An Historical Broadcaster of Racing
The first time that racing was broadcast on Channel 4 was on the 22nd of March 1984. The coverage came from Doncaster, taking over from the midweek coverage that had previously been shown on ITV. From the beginning of 1986, the number of races covered by Channel 4 began to drop, with only big ones such as Newmarket, Epsom, York and Kempton covered, in addition to big races like the Scottish Grand National. It wasn’t until the late 1980s and into the 1990s that Channel 4 Racing began to up the coverage offered, adding Chester in 1989 and Cheltenham in 1995.
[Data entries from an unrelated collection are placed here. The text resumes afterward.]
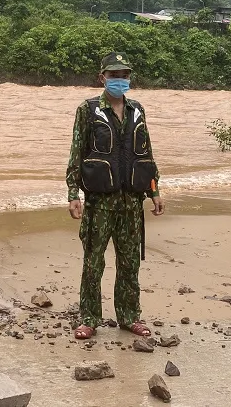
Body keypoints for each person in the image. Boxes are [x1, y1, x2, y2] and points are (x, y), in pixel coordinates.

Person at [65, 52, 164, 340]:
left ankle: (130, 316)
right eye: (113, 76)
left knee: (130, 262)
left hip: (132, 202)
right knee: (93, 262)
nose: (119, 80)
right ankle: (89, 318)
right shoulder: (88, 110)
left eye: (124, 76)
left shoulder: (137, 110)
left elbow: (146, 154)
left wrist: (155, 191)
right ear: (102, 78)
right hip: (99, 203)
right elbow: (76, 154)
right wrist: (73, 193)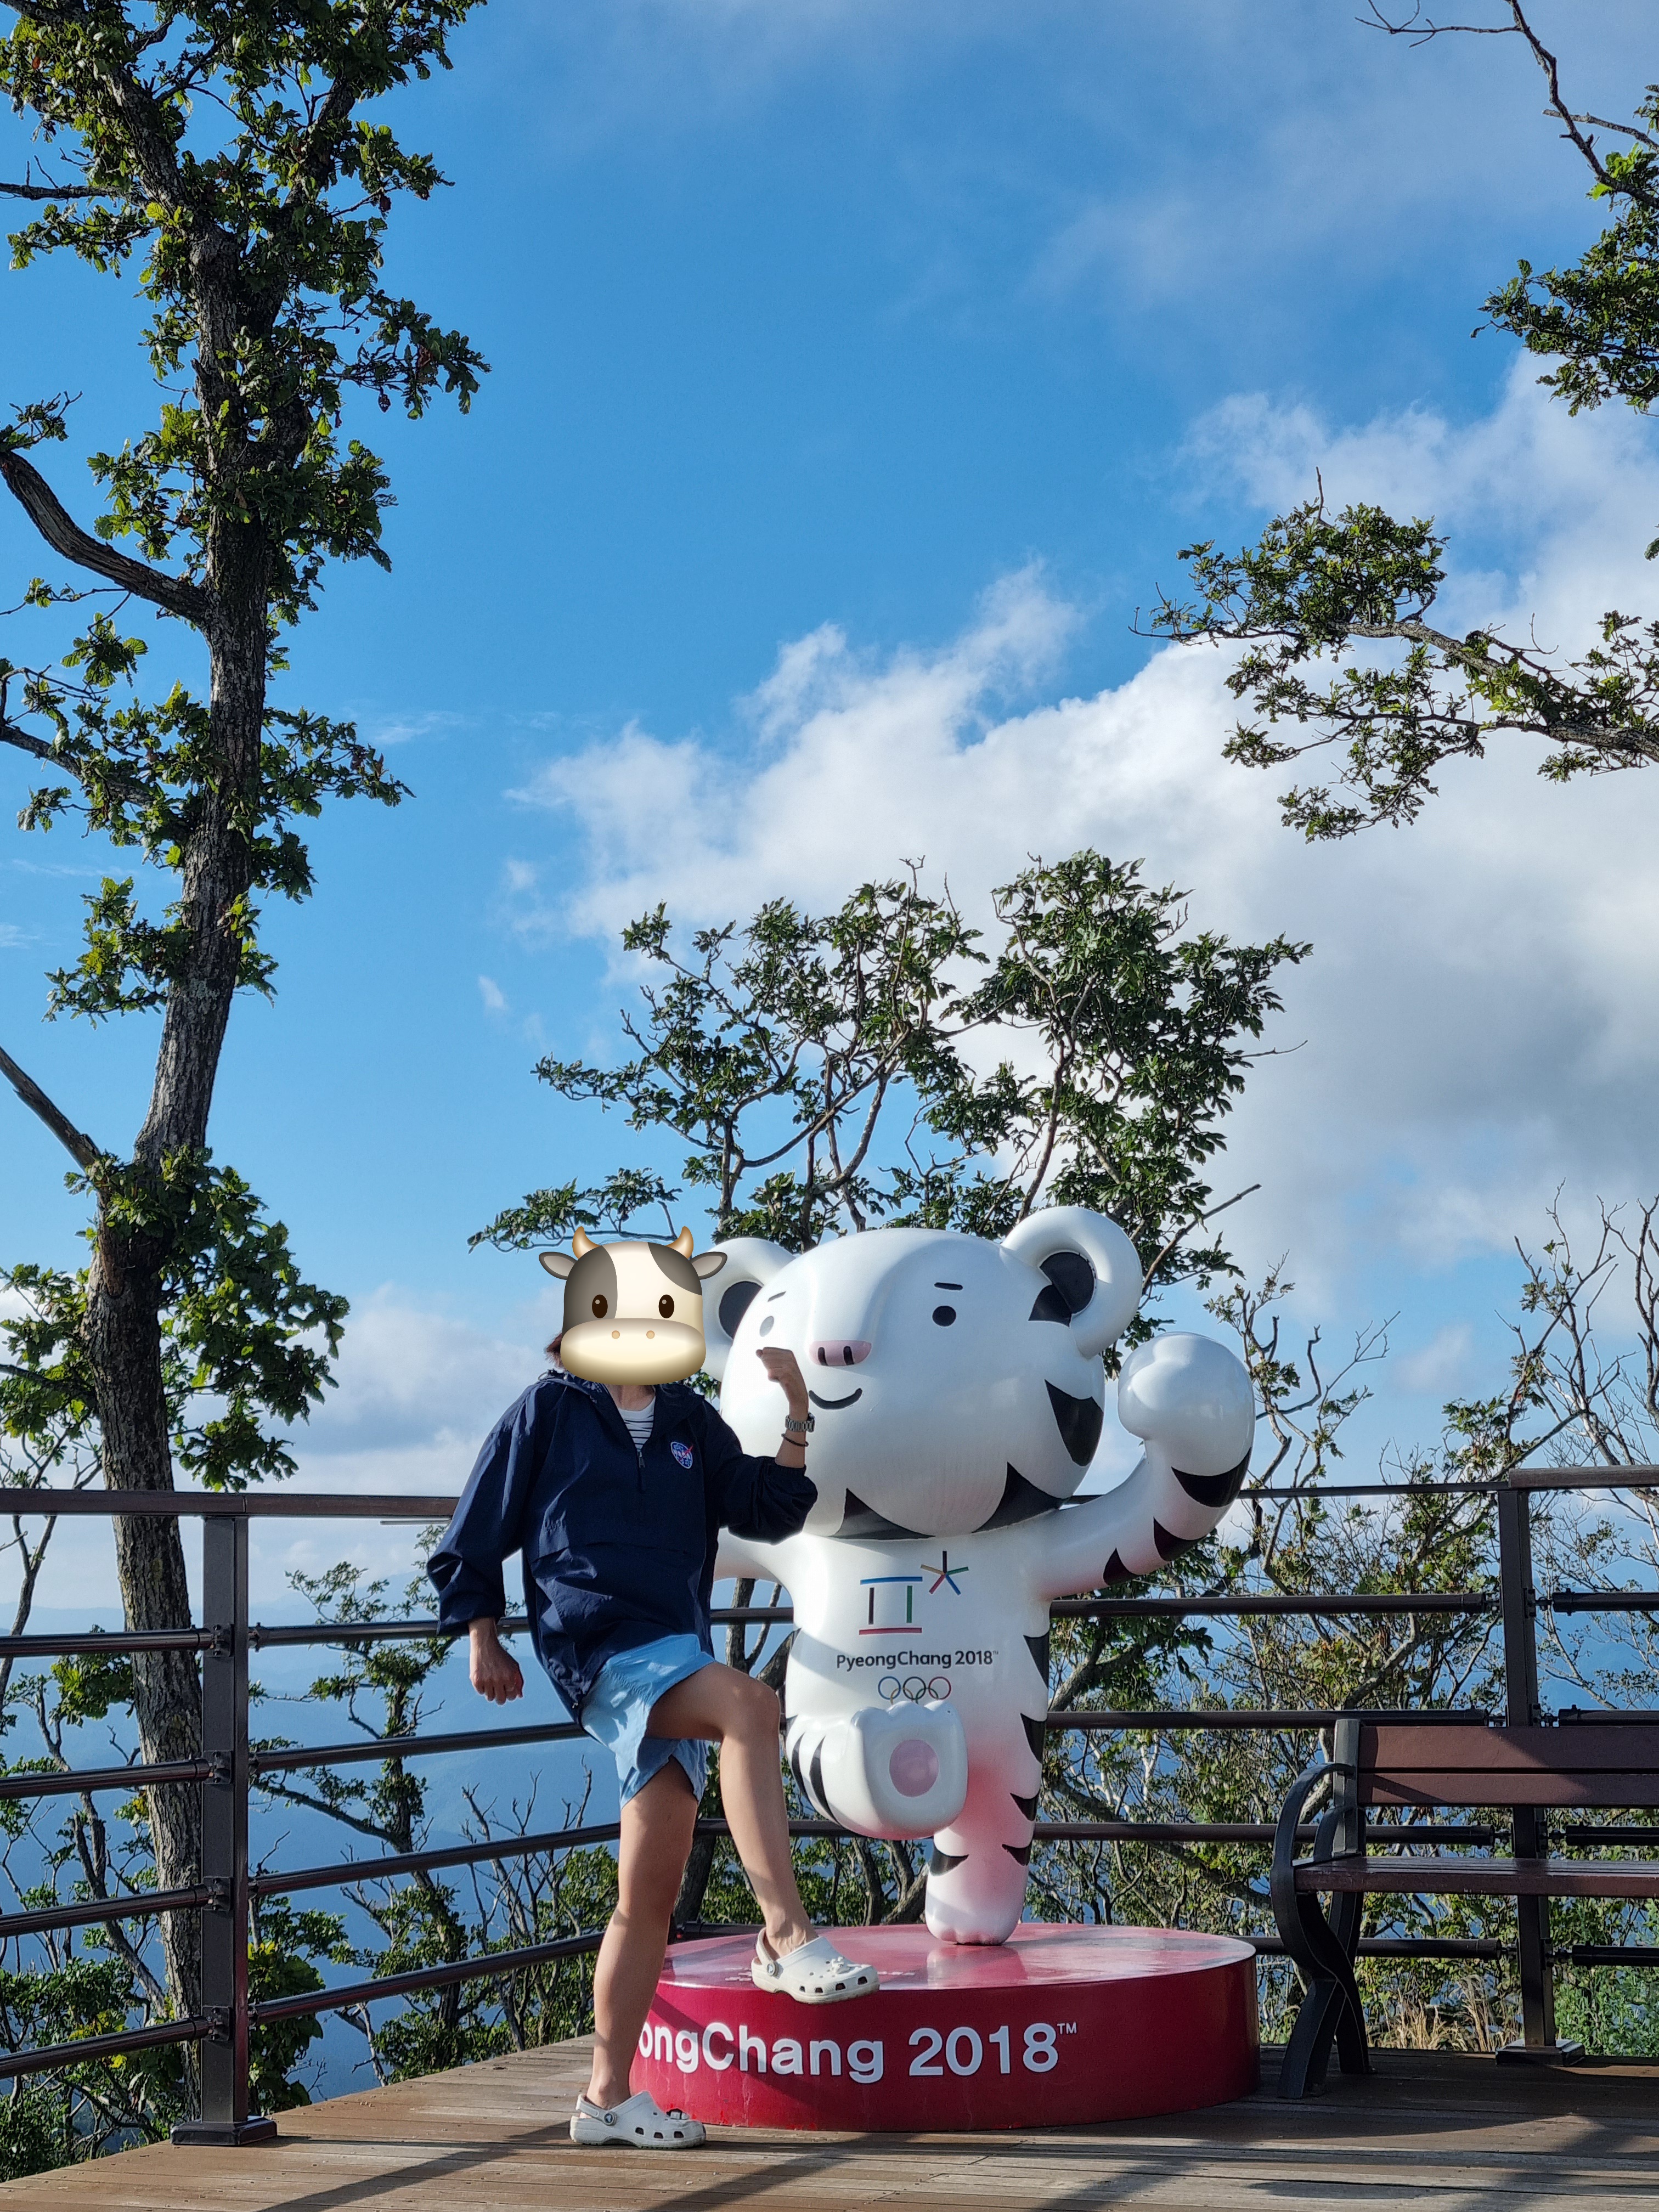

In 2002, Newbury was added to the roster of locations covered by Channel 4 Racing, then Goodwood was covered full-time, having previously been shared with the BBC, in 2007. Haydock Park also joined Channel 4’s coverage full-time in 2008, whilst Aintree became a fully covered course five years after that. The channel signed a three-year deal with Racing UK in 2007 that allowed it to cover events taking place at their courses, guaranteeing 80 days of racing on Channel 4 every year. In 2013, the channel became the exclusive home of free-to-air racing in the UK.
Having been covering the major events such as the Grand National, Royal Ascot and the Cheltenham Festival for a couple of years, it was announced at the start of 2016 that the rights to cover racing that had been with Channel 4 for 32 years had been lost to ITV. The reasoning behind the move was that ratings had dropped since the big meetings had moved from the BBC, meaning that from the first of January 2017, ITV would show 40 days of racing a year, whilst a further 60 days would be shown on ITV4. The final day of racing on Channel 4 actually came on the 27th of December 2016.